» Metin
Logo

9. Hukuk Dairesi2023/13417 E. 2023/18274 K.

Yapay Zeka Özeti

Uyuşmazlık: Yurt dışında çalıştırılan bir işçinin iş sözleşmesinden kaynaklanan alacakları davasında hangi ülke hukukunun uygulanacağı uyuşmazlığı.

Gerekçe ve Sonuç: Davacı işçinin yurt dışında çalıştığı dönemde taraflar arasında bir hukuk seçimi sözleşmesi bulunmadığı ve davacının işini fiilen yaptığı yerin ... ülkesi olduğu, dolayısıyla ... hukukunun uygulanması gerektiği gözetilerek, mahkeme kararının bozulmasına karar verilmiştir.

Karar Metni

"İçtihat Metni"

MAHKEMESİ : ... Bölge Adliye Mahkemesi 30. Hukuk Dairesi

SAYISI : 2022/5324 E., 2023/2053 K.

DAVA TARİHİ : 10.09.2020

SAYISI : 2020/324 E., 2022/730 K.

Taraflar arasındaki alacak davasından dolayı yapılan yargılama sonunda İlk Derece Mahkemesince davanın kısmen kabulüne karar verilmiştir.

» Yapılacak Çalışmalar
1. Karar metninin "MAHKEMESİ : ..." sözcüklerini içeren ifadeyle açılıp "kabulüne karar verilmiştir." ile kapanan bölümünü hiçbir değişiklik yapmadan yazınız.
2. Karar metnini, son cümlesinin ardından gelecek biçimde sürdürünüz.

» Kaydedilmiş Veriler
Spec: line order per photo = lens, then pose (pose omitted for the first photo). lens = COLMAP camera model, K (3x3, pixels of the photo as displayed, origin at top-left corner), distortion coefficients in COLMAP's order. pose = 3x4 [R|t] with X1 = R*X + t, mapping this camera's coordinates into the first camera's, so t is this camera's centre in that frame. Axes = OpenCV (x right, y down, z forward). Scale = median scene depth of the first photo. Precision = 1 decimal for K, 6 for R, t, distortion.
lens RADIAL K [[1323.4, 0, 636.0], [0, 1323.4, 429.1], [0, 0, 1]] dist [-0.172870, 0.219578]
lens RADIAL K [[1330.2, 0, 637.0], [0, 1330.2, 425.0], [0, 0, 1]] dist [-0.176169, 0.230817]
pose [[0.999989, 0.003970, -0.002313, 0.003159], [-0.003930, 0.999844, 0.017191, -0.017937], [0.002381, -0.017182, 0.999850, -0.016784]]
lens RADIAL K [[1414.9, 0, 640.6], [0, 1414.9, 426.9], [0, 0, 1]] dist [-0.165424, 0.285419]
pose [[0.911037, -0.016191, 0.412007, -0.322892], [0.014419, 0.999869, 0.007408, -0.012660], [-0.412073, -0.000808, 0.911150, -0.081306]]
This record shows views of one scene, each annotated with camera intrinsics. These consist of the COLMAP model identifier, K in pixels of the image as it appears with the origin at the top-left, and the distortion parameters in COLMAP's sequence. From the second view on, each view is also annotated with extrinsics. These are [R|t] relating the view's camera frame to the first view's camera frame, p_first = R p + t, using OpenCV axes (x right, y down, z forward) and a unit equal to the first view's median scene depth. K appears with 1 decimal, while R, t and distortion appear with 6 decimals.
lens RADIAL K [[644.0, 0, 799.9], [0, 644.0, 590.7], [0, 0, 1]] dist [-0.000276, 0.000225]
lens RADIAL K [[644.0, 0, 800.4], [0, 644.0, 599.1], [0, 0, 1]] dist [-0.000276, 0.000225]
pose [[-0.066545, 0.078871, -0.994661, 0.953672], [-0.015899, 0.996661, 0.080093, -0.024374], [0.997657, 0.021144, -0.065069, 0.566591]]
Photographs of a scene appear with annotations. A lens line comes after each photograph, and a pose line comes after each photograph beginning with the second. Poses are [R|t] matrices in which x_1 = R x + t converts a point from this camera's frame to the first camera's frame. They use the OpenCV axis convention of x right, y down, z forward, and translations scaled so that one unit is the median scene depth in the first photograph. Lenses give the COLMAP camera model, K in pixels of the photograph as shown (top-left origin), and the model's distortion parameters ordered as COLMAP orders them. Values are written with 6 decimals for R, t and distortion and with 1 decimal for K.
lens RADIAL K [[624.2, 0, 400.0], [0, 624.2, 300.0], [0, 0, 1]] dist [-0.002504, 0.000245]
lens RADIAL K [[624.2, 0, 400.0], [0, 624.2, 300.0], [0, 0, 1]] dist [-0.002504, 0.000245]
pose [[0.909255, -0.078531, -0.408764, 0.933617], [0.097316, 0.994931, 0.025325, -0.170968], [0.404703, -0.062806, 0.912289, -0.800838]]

» Alıştırma Yanıtları
1.
MAHKEMESİ : ... Bölge Adliye Mahkemesi 30. Hukuk Dairesi

SAYISI : 2022/5324 E., 2023/2053 K.

DAVA TARİHİ : 10.09.2020

SAYISI : 2020/324 E., 2022/730 K.

Taraflar arasındaki alacak davasından dolayı yapılan yargılama sonunda İlk Derece Mahkemesince davanın kısmen kabulüne karar verilmiştir.

2.
Kararın davalı vekili tarafından istinaf edilmesi üzerine, Bölge Adliye Mahkemesince başvurunun esastan reddine karar verilmiştir.

Bölge Adliye Mahkemesi kararı davalı vekili tarafından temyiz edilmekle; kesinlik, süre, temyiz şartı ve diğer usul eksiklikleri yönünden yapılan ön inceleme sonucunda, temyiz dilekçesinin kabulüne karar verildikten ve Tetkik Hâkimi tarafından hazırlanan rapor dinlendikten sonra dosyadaki belgeler incelenip gereği düşünüldü:

I. DAVA

Davacı vekili dava dilekçesinde; müvekkilinin davalı Şirketin ... Havalimanı Projesinde 14.12.2018-23.04.2020 tarihleri arasında kalıpçı ustası olarak çalıştığını, davacının son ücretinin aylık net 473,00 ... dinarı olduğunu, ... sözleşmesinin davalı tarafından feshedildiğini, tazminatlarının ödenmediğini, ödenmeyen ücret alacağı bulunduğunu, fazla çalışma yaptığını, hafta tatili, ... bayram ve genel tatil günlerinde çalıştığını, karşılığı ücretlerin ödenmediğini, yıllık izinlerin kullandırılmadığını ileri sürerek kıdem ve ihbar tazminatları, ücret, yıllık izin, fazla çalışma, hafta tatili, ... bayram ve genel tatil ücreti alacaklarının KWD cinsinden faiziyle birlikte davalıdan tahsiline karar verilmesini talep etmiştir.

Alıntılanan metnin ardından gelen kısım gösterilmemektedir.